Written task
Find all lines in the listing that include the word "subtitle", then copy them.

Entries supplied
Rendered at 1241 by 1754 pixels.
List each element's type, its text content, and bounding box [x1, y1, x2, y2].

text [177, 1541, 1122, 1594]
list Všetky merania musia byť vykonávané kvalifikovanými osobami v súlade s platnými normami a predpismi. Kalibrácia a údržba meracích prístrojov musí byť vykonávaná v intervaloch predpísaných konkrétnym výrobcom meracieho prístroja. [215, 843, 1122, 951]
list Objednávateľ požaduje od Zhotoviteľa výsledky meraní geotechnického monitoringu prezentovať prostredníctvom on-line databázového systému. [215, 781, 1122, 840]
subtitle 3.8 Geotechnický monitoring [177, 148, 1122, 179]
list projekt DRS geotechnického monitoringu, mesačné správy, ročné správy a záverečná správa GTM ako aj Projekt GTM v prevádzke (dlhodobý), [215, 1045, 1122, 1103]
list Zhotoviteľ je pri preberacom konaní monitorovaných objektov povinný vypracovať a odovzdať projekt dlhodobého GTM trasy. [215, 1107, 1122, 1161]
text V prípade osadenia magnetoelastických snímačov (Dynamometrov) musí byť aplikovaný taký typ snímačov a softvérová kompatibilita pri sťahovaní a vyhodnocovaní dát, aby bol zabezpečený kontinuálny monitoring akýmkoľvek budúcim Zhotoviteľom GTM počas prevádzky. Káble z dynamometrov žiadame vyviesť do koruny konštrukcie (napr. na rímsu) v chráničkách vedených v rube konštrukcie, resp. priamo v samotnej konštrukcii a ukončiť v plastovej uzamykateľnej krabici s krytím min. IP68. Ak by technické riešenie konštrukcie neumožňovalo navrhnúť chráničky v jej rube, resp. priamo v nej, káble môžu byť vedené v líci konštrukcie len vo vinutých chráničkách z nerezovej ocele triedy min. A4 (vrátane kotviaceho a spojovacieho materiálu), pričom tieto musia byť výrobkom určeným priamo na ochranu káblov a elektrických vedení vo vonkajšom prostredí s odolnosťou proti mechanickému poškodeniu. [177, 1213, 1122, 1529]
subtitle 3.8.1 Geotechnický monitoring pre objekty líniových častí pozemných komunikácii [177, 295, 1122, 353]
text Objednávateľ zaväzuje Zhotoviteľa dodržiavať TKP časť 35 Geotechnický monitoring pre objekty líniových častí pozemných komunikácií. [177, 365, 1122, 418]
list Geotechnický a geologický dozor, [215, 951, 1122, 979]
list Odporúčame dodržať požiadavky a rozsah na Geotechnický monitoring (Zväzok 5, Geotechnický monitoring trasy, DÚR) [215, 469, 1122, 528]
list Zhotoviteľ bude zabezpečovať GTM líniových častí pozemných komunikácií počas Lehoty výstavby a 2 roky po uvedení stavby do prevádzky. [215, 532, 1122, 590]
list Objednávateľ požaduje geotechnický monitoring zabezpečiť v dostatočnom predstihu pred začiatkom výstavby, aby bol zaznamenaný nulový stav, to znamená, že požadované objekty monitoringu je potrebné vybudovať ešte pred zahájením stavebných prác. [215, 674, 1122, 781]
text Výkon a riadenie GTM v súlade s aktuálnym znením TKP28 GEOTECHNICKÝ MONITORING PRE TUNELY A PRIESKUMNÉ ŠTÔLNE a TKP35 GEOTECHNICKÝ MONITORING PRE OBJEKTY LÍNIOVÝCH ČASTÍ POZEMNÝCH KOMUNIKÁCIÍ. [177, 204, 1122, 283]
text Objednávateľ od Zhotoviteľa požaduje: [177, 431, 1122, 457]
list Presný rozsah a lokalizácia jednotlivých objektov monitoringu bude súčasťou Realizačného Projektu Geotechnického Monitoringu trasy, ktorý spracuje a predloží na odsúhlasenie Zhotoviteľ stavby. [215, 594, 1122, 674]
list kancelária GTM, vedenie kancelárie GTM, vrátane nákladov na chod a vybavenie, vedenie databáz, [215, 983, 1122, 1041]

Answer section
subtitle 3.8 Geotechnický monitoring [177, 148, 1122, 179]
subtitle 3.8.1 Geotechnický monitoring pre objekty líniových častí pozemných komunikácii [177, 295, 1122, 353]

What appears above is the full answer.